● Do this: Convert the material below into a numbered list with one entry per line, skipping any blank lines.

(Records held in a dataset)
=======

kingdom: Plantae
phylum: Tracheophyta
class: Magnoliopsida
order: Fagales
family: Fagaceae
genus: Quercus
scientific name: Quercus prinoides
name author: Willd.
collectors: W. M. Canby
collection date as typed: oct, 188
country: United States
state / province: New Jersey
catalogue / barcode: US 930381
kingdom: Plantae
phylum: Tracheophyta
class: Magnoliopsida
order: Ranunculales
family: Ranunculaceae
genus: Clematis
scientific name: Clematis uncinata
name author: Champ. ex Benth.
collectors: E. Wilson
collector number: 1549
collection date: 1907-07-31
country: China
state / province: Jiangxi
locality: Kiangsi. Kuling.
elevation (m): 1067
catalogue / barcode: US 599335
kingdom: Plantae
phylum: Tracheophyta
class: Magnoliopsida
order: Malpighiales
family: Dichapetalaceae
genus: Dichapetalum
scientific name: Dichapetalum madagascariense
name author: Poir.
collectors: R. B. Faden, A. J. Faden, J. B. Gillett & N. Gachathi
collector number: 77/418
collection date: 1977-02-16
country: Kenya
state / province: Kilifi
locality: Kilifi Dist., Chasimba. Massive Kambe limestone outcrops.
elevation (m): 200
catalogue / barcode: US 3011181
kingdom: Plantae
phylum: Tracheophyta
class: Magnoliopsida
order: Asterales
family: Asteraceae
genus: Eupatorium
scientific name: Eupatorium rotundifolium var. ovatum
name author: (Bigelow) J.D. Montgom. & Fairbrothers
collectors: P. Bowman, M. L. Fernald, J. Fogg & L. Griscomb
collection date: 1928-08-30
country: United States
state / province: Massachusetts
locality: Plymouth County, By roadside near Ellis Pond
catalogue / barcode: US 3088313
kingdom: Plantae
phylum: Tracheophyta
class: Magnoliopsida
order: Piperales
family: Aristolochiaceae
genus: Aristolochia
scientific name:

=======

● Response to this task:
1. kingdom: Plantae
2. phylum: Tracheophyta
3. class: Magnoliopsida
4. order: Fagales
5. family: Fagaceae
6. genus: Quercus
7. scientific name: Quercus prinoides
8. name author: Willd.
9. collectors: W. M. Canby
10. collection date as typed: oct, 188
11. country: United States
12. state / province: New Jersey
13. catalogue / barcode: US 930381
14. kingdom: Plantae
15. phylum: Tracheophyta
16. class: Magnoliopsida
17. order: Ranunculales
18. family: Ranunculaceae
19. genus: Clematis
20. scientific name: Clematis uncinata
21. name author: Champ. ex Benth.
22. collectors: E. Wilson
23. collector number: 1549
24. collection date: 1907-07-31
25. country: China
26. state / province: Jiangxi
27. locality: Kiangsi. Kuling.
28. elevation (m): 1067
29. catalogue / barcode: US 599335
30. kingdom: Plantae
31. phylum: Tracheophyta
32. class: Magnoliopsida
33. order: Malpighiales
34. family: Dichapetalaceae
35. genus: Dichapetalum
36. scientific name: Dichapetalum madagascariense
37. name author: Poir.
38. collectors: R. B. Faden, A. J. Faden, J. B. Gillett & N. Gachathi
39. collector number: 77/418
40. collection date: 1977-02-16
41. country: Kenya
42. state / province: Kilifi
43. locality: Kilifi Dist., Chasimba. Massive Kambe limestone outcrops.
44. elevation (m): 200
45. catalogue / barcode: US 3011181
46. kingdom: Plantae
47. phylum: Tracheophyta
48. class: Magnoliopsida
49. order: Asterales
50. family: Asteraceae
51. genus: Eupatorium
52. scientific name: Eupatorium rotundifolium var. ovatum
53. name author: (Bigelow) J.D. Montgom. & Fairbrothers
54. collectors: P. Bowman, M. L. Fernald, J. Fogg & L. Griscomb
55. collection date: 1928-08-30
56. country: United States
57. state / province: Massachusetts
58. locality: Plymouth County, By roadside near Ellis Pond
59. catalogue / barcode: US 3088313
60. kingdom: Plantae
61. phylum: Tracheophyta
62. class: Magnoliopsida
63. order: Piperales
64. family: Aristolochiaceae
65. genus: Aristolochia
66. scientific name:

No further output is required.